A Lightweight Semantic Segmentation Network for UAV Remote Sensing Images: HWD-Deeplab V3+
摘要
The semantic segmentation of UAV remote sensing imagery is of great importance for scene understanding and decision-making. However, existing state-of-the-art models incur high computational costs, making them unsuitable for real-time deployment on UAV platforms.To address this issue, this paper proposes an improved lightweight framework, HWD-Deeplab v3+, in which the backbone is replaced with a modified MobileNetV2 to reduce the number of parameters and FLOPs.

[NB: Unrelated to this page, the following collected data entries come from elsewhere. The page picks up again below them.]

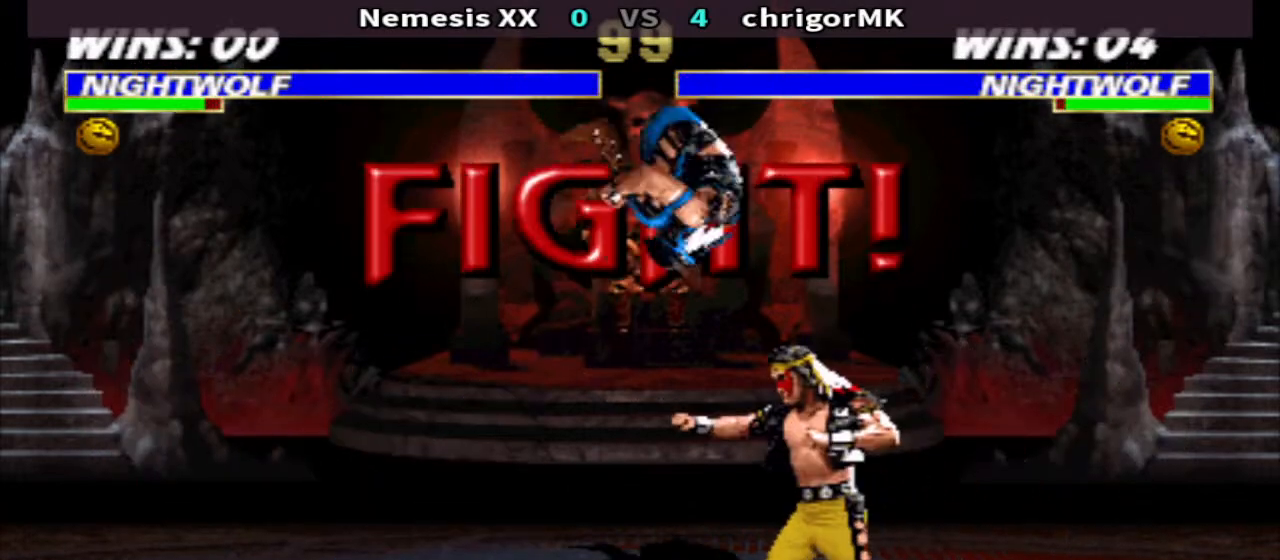
{"buttons": [], "events": [[67, "DPAD_LEFT", "down"], [67, "SQUARE", "up"], [67, "TRIANGLE", "up"], [167, "CIRCLE", "down"], [167, "DPAD_LEFT", "up"], [233, "CIRCLE", "up"], [233, "DPAD_LEFT", "down"], [300, "DPAD_DOWN", "up"], [300, "TRIANGLE", "down"], [367, "DPAD_LEFT", "up"], [433, "TRIANGLE", "up"]]}
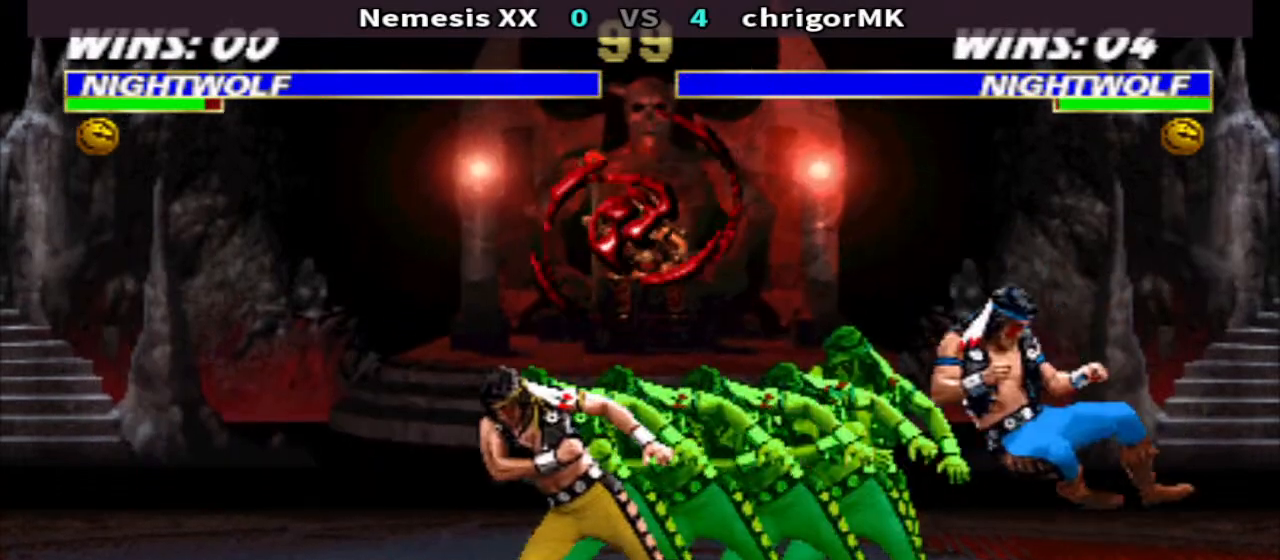
{"buttons": ["DPAD_RIGHT"], "events": [[333, "DPAD_RIGHT", "down"], [400, "DPAD_RIGHT", "up"], [467, "DPAD_RIGHT", "down"]]}
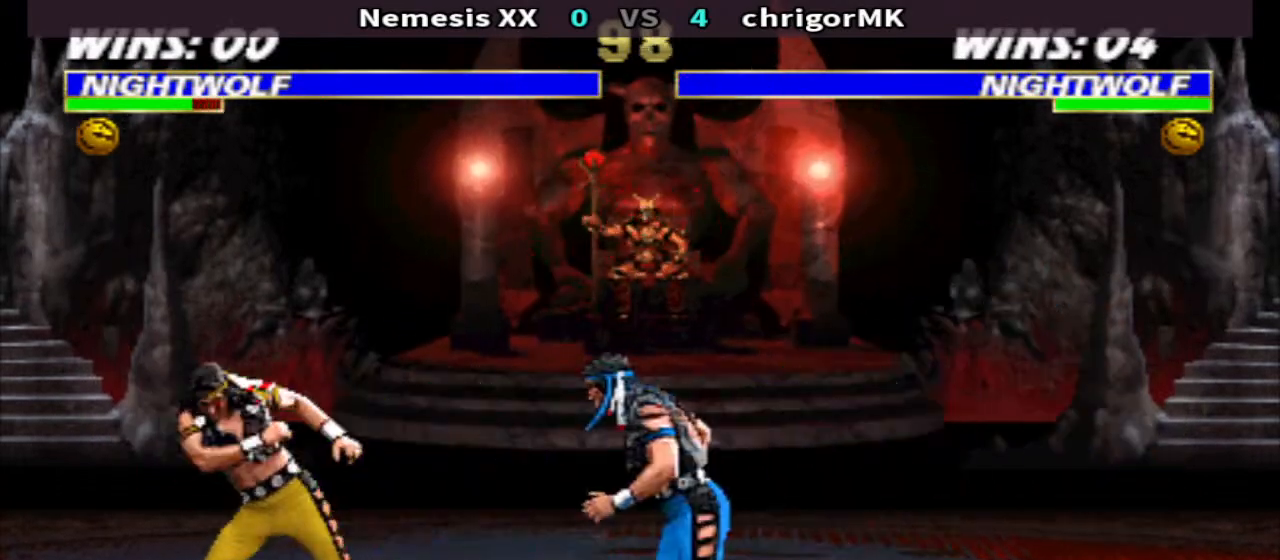
{"buttons": ["R1"], "events": [[33, "CIRCLE", "down"], [100, "CIRCLE", "up"], [100, "DPAD_DOWN", "down"], [167, "DPAD_LEFT", "down"], [167, "DPAD_RIGHT", "up"], [167, "TRIANGLE", "down"], [467, "R1", "down"], [467, "TRIANGLE", "up"], [500, "DPAD_DOWN", "up"], [500, "DPAD_LEFT", "up"]]}
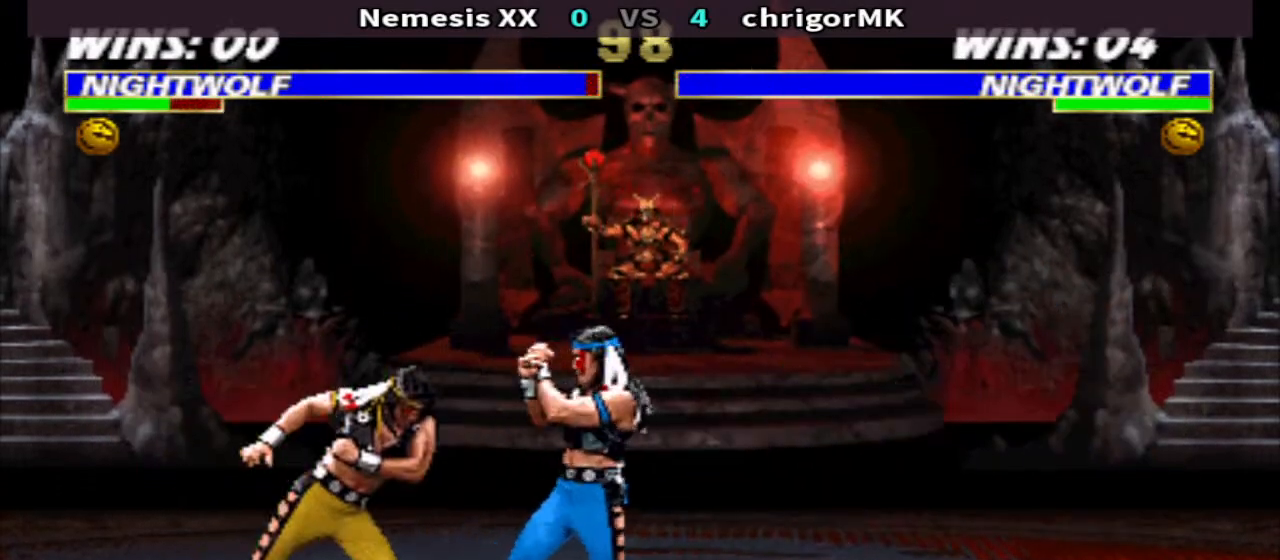
{"buttons": ["TRIANGLE", "R1", "DPAD_DOWN", "DPAD_LEFT"], "events": [[33, "DPAD_RIGHT", "down"], [133, "CROSS", "down"], [133, "DPAD_DOWN", "down"], [233, "CROSS", "up"], [233, "TRIANGLE", "down"], [267, "DPAD_LEFT", "down"], [267, "DPAD_RIGHT", "up"]]}
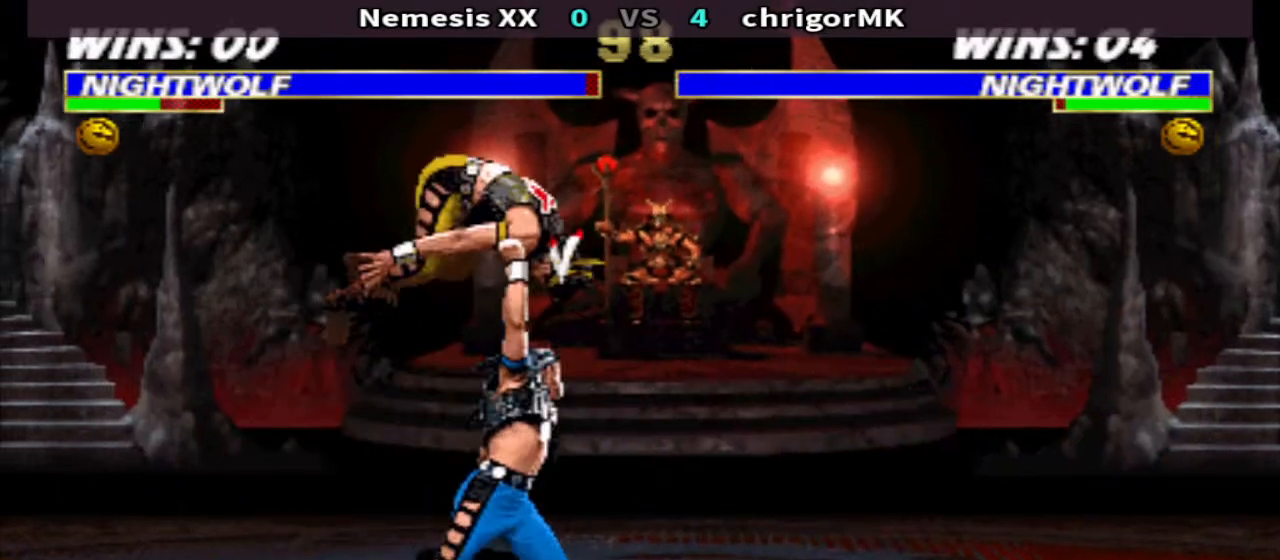
{"buttons": [], "events": [[67, "DPAD_DOWN", "up"], [67, "DPAD_LEFT", "up"], [67, "TRIANGLE", "up"], [100, "R1", "up"]]}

A Haar Wavelet-based Downsampling (HWD) module is integrated into MobileNetV2 to enhance edge preservation and mitigate information loss. In addition, the Atrous Spatial Pyramid Pooling (ASPP) module of DeepLab v3+ is replaced with a Pyramid Pooling Module (PPM) to further decrease computational overhead and improve multi-scale feature fusion.Experimental evaluations on the UDD6 dataset demonstrate that the proposed HWD-Deeplab v3+ achieves an mIoU of 76.12%, with only 7.3M parameters, 52.0G FLOPs, and an inference speed of 31.9 FPS on an RTX 2070 SUPER GPU. Compared with the original DeepLab v3+ (42M parameters, 144G FLOPs, and 8.5 FPS), this represents a reduction of 82.6% in parameters and 63.9% in FLOPs, while improving segmentation accuracy by 3.56% mIoU, 1.90% MPA, and 2.53% overall accuracy. These results confirm that the proposed model not only achieves a superior trade-off between accuracy and efficiency but also exhibits real-time inference capability, providing a practical and effective solution for UAV-based semantic segmentation tasks.